For this exercise, repeat the records below exactly and omit every picture.
··· Data to use ···
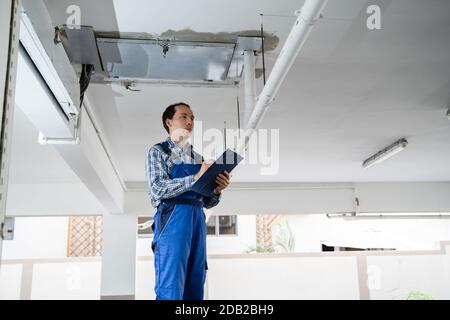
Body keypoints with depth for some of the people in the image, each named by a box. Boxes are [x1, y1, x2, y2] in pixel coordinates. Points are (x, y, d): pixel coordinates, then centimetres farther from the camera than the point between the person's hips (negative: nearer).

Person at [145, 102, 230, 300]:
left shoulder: (198, 158, 22)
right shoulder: (158, 151, 5)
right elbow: (158, 189, -11)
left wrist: (217, 190, -3)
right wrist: (195, 178, -18)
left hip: (197, 220, 6)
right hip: (172, 219, -6)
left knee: (195, 290, 6)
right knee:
···
Answer:
Body keypoints with depth for some of the people in the image, each named by a box. Boxes are [x1, y1, x2, y2] in pixel coordinates. Points are (x, y, d): pixel coordinates, then centimetres farther from the camera than the point between the person's hips (negative: nearer).

Person at [145, 102, 230, 300]:
left shoulder: (198, 158, 22)
right shoulder: (158, 151, 5)
right elbow: (158, 189, -11)
left wrist: (217, 190, -3)
right wrist: (195, 178, -18)
left hip: (197, 220, 6)
right hip: (172, 219, -6)
left knee: (195, 290, 6)
right knee:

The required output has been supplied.